[Dataset entries]

________________________

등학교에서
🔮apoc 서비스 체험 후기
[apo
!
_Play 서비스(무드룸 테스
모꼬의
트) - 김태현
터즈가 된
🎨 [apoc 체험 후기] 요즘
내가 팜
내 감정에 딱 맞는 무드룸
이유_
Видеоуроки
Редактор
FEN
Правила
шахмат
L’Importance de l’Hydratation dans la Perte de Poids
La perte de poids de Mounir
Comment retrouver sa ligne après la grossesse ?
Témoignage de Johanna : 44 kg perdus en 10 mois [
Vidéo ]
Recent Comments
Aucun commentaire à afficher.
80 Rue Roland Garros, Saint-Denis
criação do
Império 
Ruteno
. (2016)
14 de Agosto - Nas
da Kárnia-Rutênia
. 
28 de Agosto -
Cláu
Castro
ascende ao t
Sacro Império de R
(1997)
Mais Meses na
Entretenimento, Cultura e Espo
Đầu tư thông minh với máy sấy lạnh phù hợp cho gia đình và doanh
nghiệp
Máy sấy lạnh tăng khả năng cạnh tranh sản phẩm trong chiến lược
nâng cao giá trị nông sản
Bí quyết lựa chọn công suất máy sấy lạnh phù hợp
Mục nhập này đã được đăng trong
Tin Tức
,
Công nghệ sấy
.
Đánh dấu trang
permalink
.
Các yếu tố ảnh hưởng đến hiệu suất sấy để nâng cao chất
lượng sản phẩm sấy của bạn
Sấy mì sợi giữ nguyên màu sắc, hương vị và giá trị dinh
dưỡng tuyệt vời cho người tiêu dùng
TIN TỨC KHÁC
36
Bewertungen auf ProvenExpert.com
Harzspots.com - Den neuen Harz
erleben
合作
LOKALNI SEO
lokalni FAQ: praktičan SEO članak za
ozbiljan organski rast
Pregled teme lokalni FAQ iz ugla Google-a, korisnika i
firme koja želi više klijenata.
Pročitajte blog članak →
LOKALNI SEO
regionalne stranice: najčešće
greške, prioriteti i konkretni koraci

________________________

The records need to be reproduced in their entirety, word for word.

등학교에서
🔮apoc 서비스 체험 후기
[apo
!
_Play 서비스(무드룸 테스
모꼬의
트) - 김태현
터즈가 된
🎨 [apoc 체험 후기] 요즘
내가 팜
내 감정에 딱 맞는 무드룸
이유_
Видеоуроки
Редактор
FEN
Правила
шахмат
L’Importance de l’Hydratation dans la Perte de Poids
La perte de poids de Mounir
Comment retrouver sa ligne après la grossesse ?
Témoignage de Johanna : 44 kg perdus en 10 mois [
Vidéo ]
Recent Comments
Aucun commentaire à afficher.
80 Rue Roland Garros, Saint-Denis
criação do
Império 
Ruteno
. (2016)
14 de Agosto - Nas
da Kárnia-Rutênia
. 
28 de Agosto -
Cláu
Castro
ascende ao t
Sacro Império de R
(1997)
Mais Meses na
Entretenimento, Cultura e Espo
Đầu tư thông minh với máy sấy lạnh phù hợp cho gia đình và doanh
nghiệp
Máy sấy lạnh tăng khả năng cạnh tranh sản phẩm trong chiến lược
nâng cao giá trị nông sản
Bí quyết lựa chọn công suất máy sấy lạnh phù hợp
Mục nhập này đã được đăng trong
Tin Tức
,
Công nghệ sấy
.
Đánh dấu trang
permalink
.
Các yếu tố ảnh hưởng đến hiệu suất sấy để nâng cao chất
lượng sản phẩm sấy của bạn
Sấy mì sợi giữ nguyên màu sắc, hương vị và giá trị dinh
dưỡng tuyệt vời cho người tiêu dùng
TIN TỨC KHÁC
36
Bewertungen auf ProvenExpert.com
Harzspots.com - Den neuen Harz
erleben
合作
LOKALNI SEO
lokalni FAQ: praktičan SEO članak za
ozbiljan organski rast
Pregled teme lokalni FAQ iz ugla Google-a, korisnika i
firme koja želi više klijenata.
Pročitajte blog članak →
LOKALNI SEO
regionalne stranice: najčešće
greške, prioriteti i konkretni koraci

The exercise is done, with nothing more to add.